◆ REQUIREMENT: Convert the text of each item below into a JSON list of strings, one string per line, omitting blank lines.

Transcribed page text

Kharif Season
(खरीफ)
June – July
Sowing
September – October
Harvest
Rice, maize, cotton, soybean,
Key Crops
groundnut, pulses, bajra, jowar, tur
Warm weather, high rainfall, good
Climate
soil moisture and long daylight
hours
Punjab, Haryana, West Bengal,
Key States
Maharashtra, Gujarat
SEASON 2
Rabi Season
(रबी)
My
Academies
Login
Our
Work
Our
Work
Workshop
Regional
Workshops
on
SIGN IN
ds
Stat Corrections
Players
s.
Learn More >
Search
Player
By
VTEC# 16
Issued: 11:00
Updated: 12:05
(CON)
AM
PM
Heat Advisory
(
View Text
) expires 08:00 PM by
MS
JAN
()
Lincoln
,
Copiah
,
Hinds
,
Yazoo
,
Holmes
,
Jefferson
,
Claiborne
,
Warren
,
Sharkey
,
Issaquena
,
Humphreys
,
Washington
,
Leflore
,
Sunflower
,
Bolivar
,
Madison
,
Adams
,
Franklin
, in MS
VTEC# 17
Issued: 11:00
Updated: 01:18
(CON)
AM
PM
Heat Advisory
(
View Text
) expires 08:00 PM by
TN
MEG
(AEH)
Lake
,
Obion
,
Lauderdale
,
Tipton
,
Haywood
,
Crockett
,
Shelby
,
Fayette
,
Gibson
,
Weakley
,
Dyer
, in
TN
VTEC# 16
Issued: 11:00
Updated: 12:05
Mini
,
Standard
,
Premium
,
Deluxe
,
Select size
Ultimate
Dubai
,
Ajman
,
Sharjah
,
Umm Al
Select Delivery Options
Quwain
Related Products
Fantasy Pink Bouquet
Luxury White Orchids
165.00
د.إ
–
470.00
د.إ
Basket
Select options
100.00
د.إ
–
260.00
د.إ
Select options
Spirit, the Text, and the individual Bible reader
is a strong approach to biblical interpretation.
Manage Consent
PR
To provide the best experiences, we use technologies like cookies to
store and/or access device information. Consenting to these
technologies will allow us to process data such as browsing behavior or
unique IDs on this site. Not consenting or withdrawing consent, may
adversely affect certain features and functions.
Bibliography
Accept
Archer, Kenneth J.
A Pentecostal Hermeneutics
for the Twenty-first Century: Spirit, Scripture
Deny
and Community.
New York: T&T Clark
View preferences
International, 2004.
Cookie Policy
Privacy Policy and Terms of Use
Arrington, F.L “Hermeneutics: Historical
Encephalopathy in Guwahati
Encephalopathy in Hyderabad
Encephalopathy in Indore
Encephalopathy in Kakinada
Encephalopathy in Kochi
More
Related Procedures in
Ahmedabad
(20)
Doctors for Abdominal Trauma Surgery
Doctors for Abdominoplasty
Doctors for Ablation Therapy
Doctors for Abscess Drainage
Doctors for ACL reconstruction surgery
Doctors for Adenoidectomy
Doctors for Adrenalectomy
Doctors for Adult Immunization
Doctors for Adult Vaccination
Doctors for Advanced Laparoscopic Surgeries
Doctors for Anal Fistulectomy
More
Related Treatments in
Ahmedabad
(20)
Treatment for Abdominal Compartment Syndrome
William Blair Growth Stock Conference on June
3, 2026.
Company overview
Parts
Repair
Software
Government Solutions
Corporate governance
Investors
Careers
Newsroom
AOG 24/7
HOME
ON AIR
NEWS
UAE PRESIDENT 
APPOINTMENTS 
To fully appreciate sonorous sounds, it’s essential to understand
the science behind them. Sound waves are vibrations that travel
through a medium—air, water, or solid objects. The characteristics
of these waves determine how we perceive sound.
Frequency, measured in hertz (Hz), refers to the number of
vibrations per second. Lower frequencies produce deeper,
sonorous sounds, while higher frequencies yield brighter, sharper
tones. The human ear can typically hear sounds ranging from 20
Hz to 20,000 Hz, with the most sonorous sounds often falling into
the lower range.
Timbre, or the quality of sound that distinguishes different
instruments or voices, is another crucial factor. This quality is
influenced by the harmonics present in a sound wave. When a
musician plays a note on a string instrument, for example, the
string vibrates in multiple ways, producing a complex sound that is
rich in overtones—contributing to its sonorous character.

◆ RESPONSE AREA:
[
  "Kharif Season",
  "(खरीफ)",
  "June – July",
  "Sowing",
  "September – October",
  "Harvest",
  "Rice, maize, cotton, soybean,",
  "Key Crops",
  "groundnut, pulses, bajra, jowar, tur",
  "Warm weather, high rainfall, good",
  "Climate",
  "soil moisture and long daylight",
  "hours",
  "Punjab, Haryana, West Bengal,",
  "Key States",
  "Maharashtra, Gujarat",
  "SEASON 2",
  "Rabi Season",
  "(रबी)",
  "My",
  "Academies",
  "Login",
  "Our",
  "Work",
  "Our",
  "Work",
  "Workshop",
  "Regional",
  "Workshops",
  "on",
  "SIGN IN",
  "ds",
  "Stat Corrections",
  "Players",
  "s.",
  "Learn More >",
  "Search",
  "Player",
  "By",
  "VTEC# 16",
  "Issued: 11:00",
  "Updated: 12:05",
  "(CON)",
  "AM",
  "PM",
  "Heat Advisory",
  "(",
  "View Text",
  ") expires 08:00 PM by",
  "MS",
  "JAN",
  "()",
  "Lincoln",
  ",",
  "Copiah",
  ",",
  "Hinds",
  ",",
  "Yazoo",
  ",",
  "Holmes",
  ",",
  "Jefferson",
  ",",
  "Claiborne",
  ",",
  "Warren",
  ",",
  "Sharkey",
  ",",
  "Issaquena",
  ",",
  "Humphreys",
  ",",
  "Washington",
  ",",
  "Leflore",
  ",",
  "Sunflower",
  ",",
  "Bolivar",
  ",",
  "Madison",
  ",",
  "Adams",
  ",",
  "Franklin",
  ", in MS",
  "VTEC# 17",
  "Issued: 11:00",
  "Updated: 01:18",
  "(CON)",
  "AM",
  "PM",
  "Heat Advisory",
  "(",
  "View Text",
  ") expires 08:00 PM by",
  "TN",
  "MEG",
  "(AEH)",
  "Lake",
  ",",
  "Obion",
  ",",
  "Lauderdale",
  ",",
  "Tipton",
  ",",
  "Haywood",
  ",",
  "Crockett",
  ",",
  "Shelby",
  ",",
  "Fayette",
  ",",
  "Gibson",
  ",",
  "Weakley",
  ",",
  "Dyer",
  ", in",
  "TN",
  "VTEC# 16",
  "Issued: 11:00",
  "Updated: 12:05",
  "Mini",
  ",",
  "Standard",
  ",",
  "Premium",
  ",",
  "Deluxe",
  ",",
  "Select size",
  "Ultimate",
  "Dubai",
  ",",
  "Ajman",
  ",",
  "Sharjah",
  ",",
  "Umm Al",
  "Select Delivery Options",
  "Quwain",
  "Related Products",
  "Fantasy Pink Bouquet",
  "Luxury White Orchids",
  "165.00",
  "د.إ",
  "–",
  "470.00",
  "د.إ",
  "Basket",
  "Select options",
  "100.00",
  "د.إ",
  "–",
  "260.00",
  "د.إ",
  "Select options",
  "Spirit, the Text, and the individual Bible reader",
  "is a strong approach to biblical interpretation.",
  "Manage Consent",
  "PR",
  "To provide the best experiences, we use technologies like cookies to",
  "store and/or access device information. Consenting to these",
  "technologies will allow us to process data such as browsing behavior or",
  "unique IDs on this site. Not consenting or withdrawing consent, may",
  "adversely affect certain features and functions.",
  "Bibliography",
  "Accept",
  "Archer, Kenneth J.",
  "A Pentecostal Hermeneutics",
  "for the Twenty-first Century: Spirit, Scripture",
  "Deny",
  "and Community.",
  "New York: T&T Clark",
  "View preferences",
  "International, 2004.",
  "Cookie Policy",
  "Privacy Policy and Terms of Use",
  "Arrington, F.L “Hermeneutics: Historical",
  "Encephalopathy in Guwahati",
  "Encephalopathy in Hyderabad",
  "Encephalopathy in Indore",
  "Encephalopathy in Kakinada",
  "Encephalopathy in Kochi",
  "More",
  "Related Procedures in",
  "Ahmedabad",
  "(20)",
  "Doctors for Abdominal Trauma Surgery",
  "Doctors for Abdominoplasty",
  "Doctors for Ablation Therapy",
  "Doctors for Abscess Drainage",
  "Doctors for ACL reconstruction surgery",
  "Doctors for Adenoidectomy",
  "Doctors for Adrenalectomy",
  "Doctors for Adult Immunization",
  "Doctors for Adult Vaccination",
  "Doctors for Advanced Laparoscopic Surgeries",
  "Doctors for Anal Fistulectomy",
  "More",
  "Related Treatments in",
  "Ahmedabad",
  "(20)",
  "Treatment for Abdominal Compartment Syndrome",
  "William Blair Growth Stock Conference on June",
  "3, 2026.",
  "Company overview",
  "Parts",
  "Repair",
  "Software",
  "Government Solutions",
  "Corporate governance",
  "Investors",
  "Careers",
  "Newsroom",
  "AOG 24/7",
  "HOME",
  "ON AIR",
  "NEWS",
  "UAE PRESIDENT ",
  "APPOINTMENTS ",
  "To fully appreciate sonorous sounds, it’s essential to understand",
  "the science behind them. Sound waves are vibrations that travel",
  "through a medium—air, water, or solid objects. The characteristics",
  "of these waves determine how we perceive sound.",
  "Frequency, measured in hertz (Hz), refers to the number of",
  "vibrations per second. Lower frequencies produce deeper,",
  "sonorous sounds, while higher frequencies yield brighter, sharper",
  "tones. The human ear can typically hear sounds ranging from 20",
  "Hz to 20,000 Hz, with the most sonorous sounds often falling into",
  "the lower range.",
  "Timbre, or the quality of sound that distinguishes different",
  "instruments or voices, is another crucial factor. This quality is",
  "influenced by the harmonics present in a sound wave. When a",
  "musician plays a note on a string instrument, for example, the",
  "string vibrates in multiple ways, producing a complex sound that is",
  "rich in overtones—contributing to its sonorous character."
]